As the treatments grow more drastic, Bearing's thoughts slip back to a childhood of reading to her distracted father. From there she wanders to undergraduate days when a college professor (Helen Stenborg) explicated a text—and pointed her life in a new direction:
PROFESSOR Ashford:
In the edition you chose, this profoundly simple meaning is sacrificed to hysterical punctuation:
And death—capital D—comma—shall be no more—semicolon!
Death—capital D—comma—thou shalt die—exclamation point!
If you go in for this sort of thing, I suggest you take up Shakespeare. Gardner's edition of the Holy sonnets reads: And death shall be no more comma. Death thou shall not die. Nothing but a breath—a comma—separates life from life everlasting. It is very simple, really. With the original punctuation restored, death is no longer something to act out on a stage, with exclamation points. It's a comma, a pause. This way, the uncompromising way, one learns something from this poem, wouldn't you say? Life, death, Soul, God. Past, present. Not insuperable barriers, not semicolons, just a comma.
BEARING:
Life, death … I see. It's a metaphysical conceit. It's wit!
So it is, and so is much of Edson's absorbing play. Within its intermissionless two hours ironies appear at every turn. Kelekian is an MD, Bearing is a PhD; one doctor seeks the newest facts, the other, the oldest verities. The intern was once the professor's student. He is proud of having received an A– in the Donne course—although when Posner went on to medical school he left his humanity back in the Humanities department. (After one particularly agonizing test Bearing wails, “I wish I had given him an A!”) The hospital claims to alleviate suffering, but the only mercy in evidence comes from an ill-educated nurse, Susie Monahan (Paula Pizzi). She at least keeps the hospital from using so-called “heroic” measures to save Bearing for a few more heartbeats, another procedure, an additional entry in the doctors' notes about terminal illness.
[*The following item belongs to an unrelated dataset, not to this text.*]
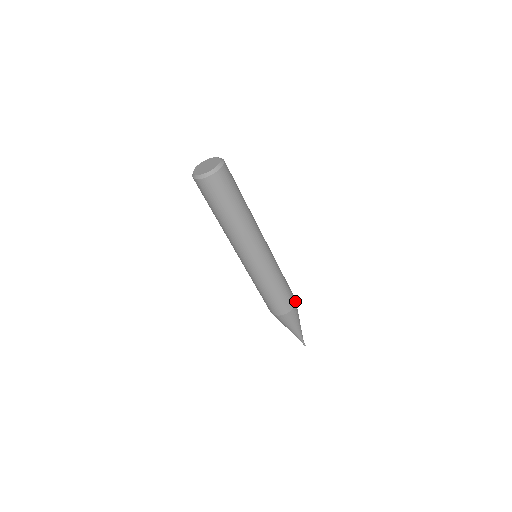
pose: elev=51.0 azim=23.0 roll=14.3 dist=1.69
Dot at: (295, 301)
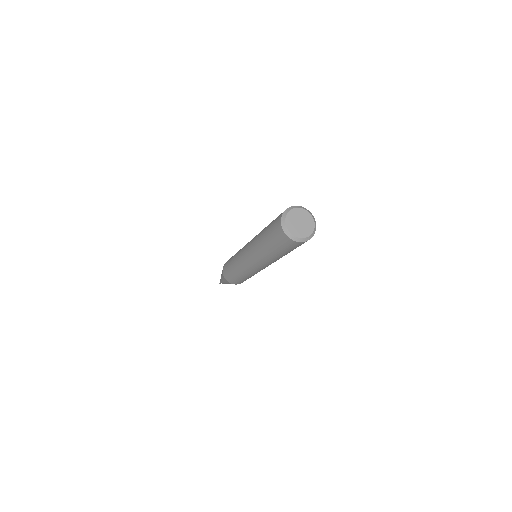
Dot at: (240, 283)
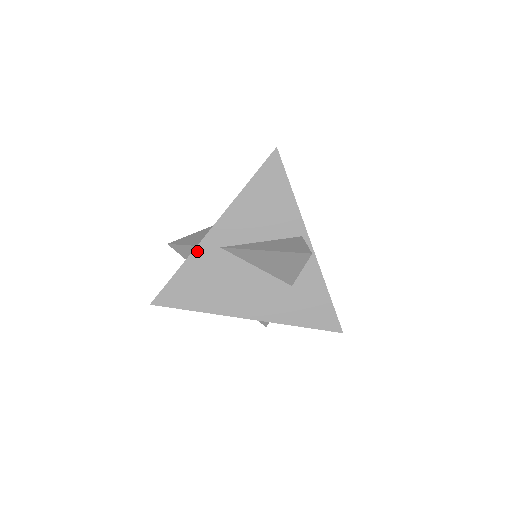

In the role of a lifetime, Chalfant (last seen in a variety of personae in Angels in America) holds the stage of the small MCC Theater off Broadway, vulnerable and exposed in every sense of the words. Her support could not be bettered; each performer is wholly convincing in medical and/or university roles. Derek Anson Jones has directed with sensitivity and scrupulous attention to detail, moving his cast in and out of rooms with the crispness of real Intensive Care Unit personnel. Myung Hee Cho's set shrewdly utilizes the curtains around hospital beds to effect scene changes. Ilona Somogyi's costumes are all too accurate, as is Michael Chybowski's pitiless lighting.
This is not a perfect evening. Edson is a new playwright and she seems anxious to include all she has experienced as a hospital worker in an oncological unit, and as a teacher in Atlanta. Everything is a bit too neat. Bearing, for example, is exactly a half-century old—not 49, not 51. She has no family to clutter up her life, and not a single friend visits her. In the end, en route to visit a great-grandchild, the aged Professor Ashford drops by to read a children's book. The Runaway Bunny may indeed have home truths as valuable as those in Donne's sonnets, but the scene is too contrived for credibility. Still, these are the forgivable mistakes of a tyro. With all its flaws, Wit is a distinguished debut, and a promising beginning for the '98-'99 season. Webster's defines wit as (1) “intellectual and perceptive powers”; and (2) “the ability to make lively, clever remarks in a sharp, amusing way.” Edson gets an A– on both counts.